Ripple chief technology officer David Schwartz has indicated that FTX employees are welcome to pursue careers at the blockchain cross-border payments company after the epic collapse of Sam Bankman-Fried’s empire.
The offer comes as FTX files for Chapter 11 bankruptcy protections. Bankman-Fried has also resigned, entering the fifth day of the crypto exchange’s catastrophic meltdown due to a liquidity crunch.
Ripple Open To Hiring FTX Employees
Yet another disaster has hit the crypto industry. FTX and its unofficially affiliated trading firm Alameda research were among crypto’s most prominent players up until their liquidity problems.
Binance shocked the cryptosphere when it announced its intention to bail out beleaguered rival FTX. However, the exchange has since published a statement confirming that it was backing out of the rescue agreement, citing reports of misappropriation of customer funds and results of corporate due diligence.
In a recent tweet, Ripple CTO David Schwartz noted that FTX employees who were not involved in compliance, finance, or business ethics can apply for jobs at the San Francisco-based fintech firm. The offer comes as Ripple is actively looking to expand its workforce. The firm presently has over 350 vacancies in North America and Asia, despite other crypto-focused companies reducing their corporate workforces in recent months.
FTX Files For Chapter 11
FTX has gone bust. The cornered crypto exchange announced on Twitter Friday that it had begun voluntary Chapter 11 proceedings in the U.S Bankruptcy Court for the District of Delaware. According to the memo, FTX’s move is intended to “monetize assets for the benefit of all global shareholders.
The company’s sister firm Alameda Research along with approximately 130 affiliated entities, will also be seeking bankruptcy protection.
The press release also revealed that Sam Bankman-Fried, FTX’s CEO and the central figure in its fiasco, is stepping down from his role. John J. Ray III has been appointed as the new CEO.
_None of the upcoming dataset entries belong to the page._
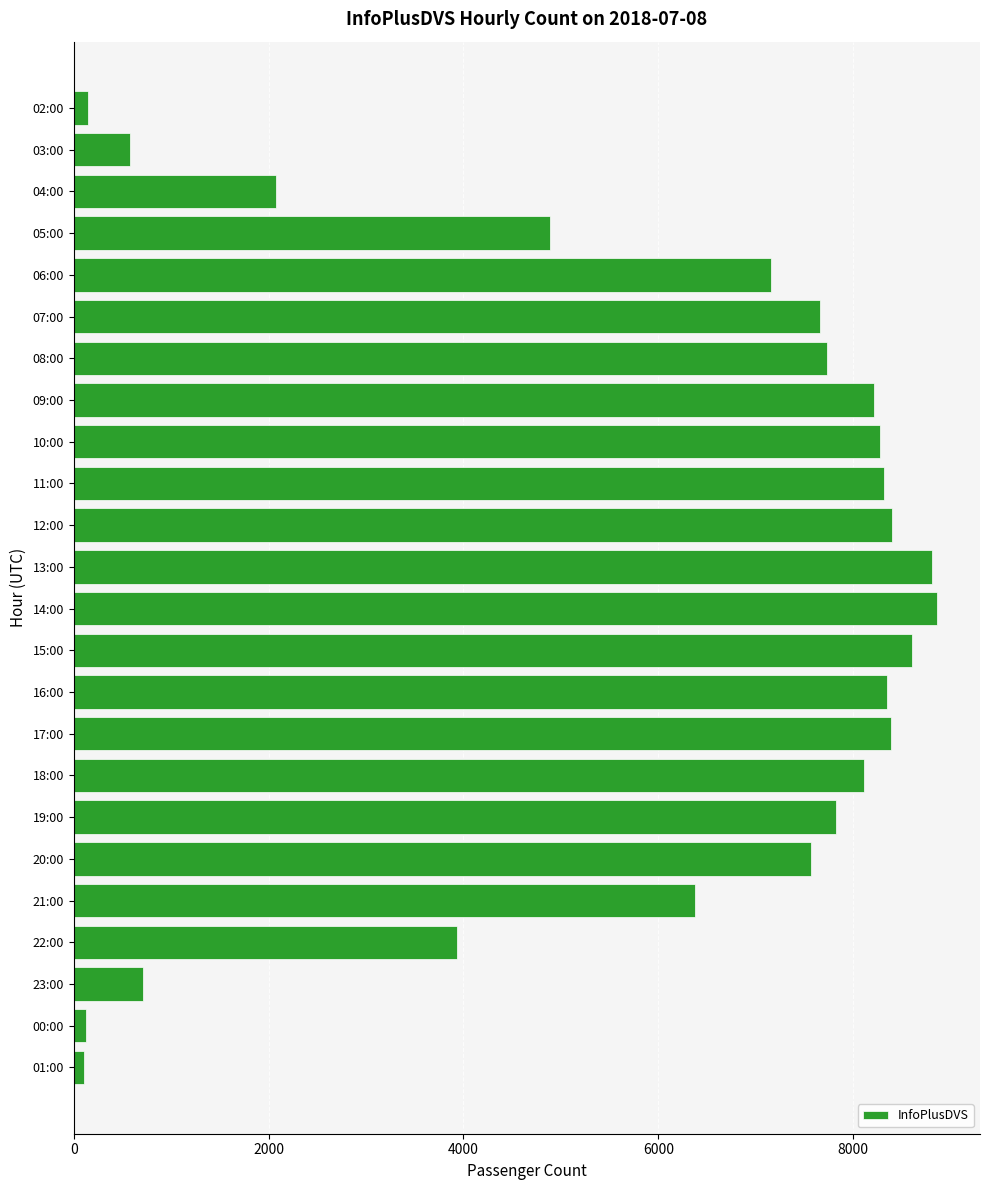

What is the average value?

5882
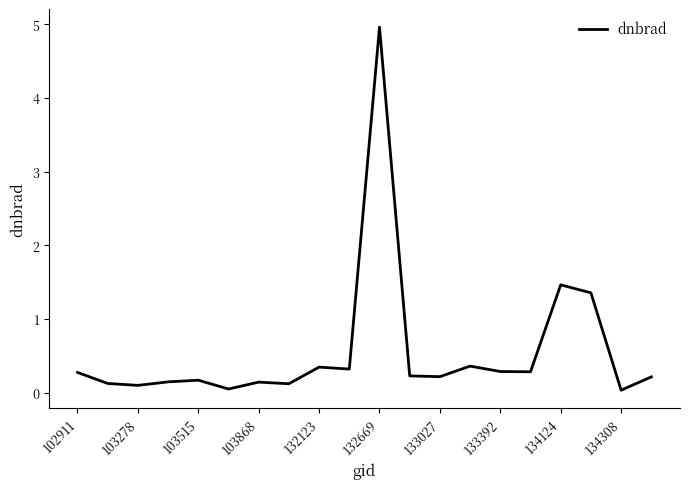

What is the greatest value displayed?

5.0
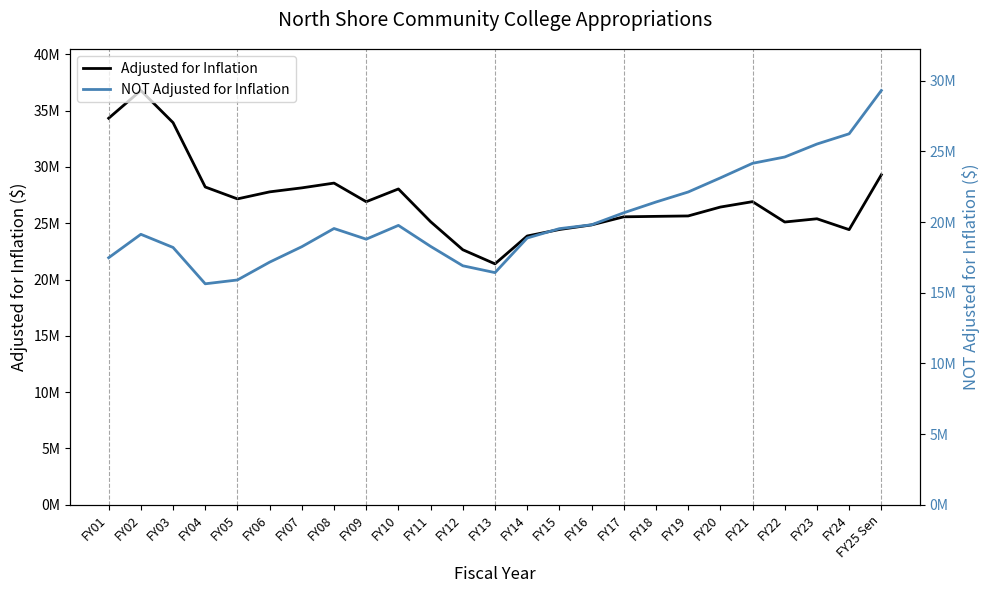

Which series has the largest total across all categories?

Adjusted for Inflation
Just hours ago, the securities commission of the Bahamas — where the troubled crypto exchange is headquartered — froze its assets. The commission said it is aware of reports suggesting that FTX’s assets were mishandled, mismanaged, or transferred to Alameda Research. The agency called these actions potentially unlawful and said the “prudent course of action” was to put FTX Digital Markets into provisional liquidation to “preserve assets and stabilize the company.”
Sam Bankman-Fried is currently facing potentially grave legal consequences while most FTX customers are still unable to withdraw their funds. On Thursday, California’s Department of Financial Protection and Innovation became the latest entity — behind New Jersey, the SEC, the Department of Justice, and Texas — to open investigations into the embattled exchange.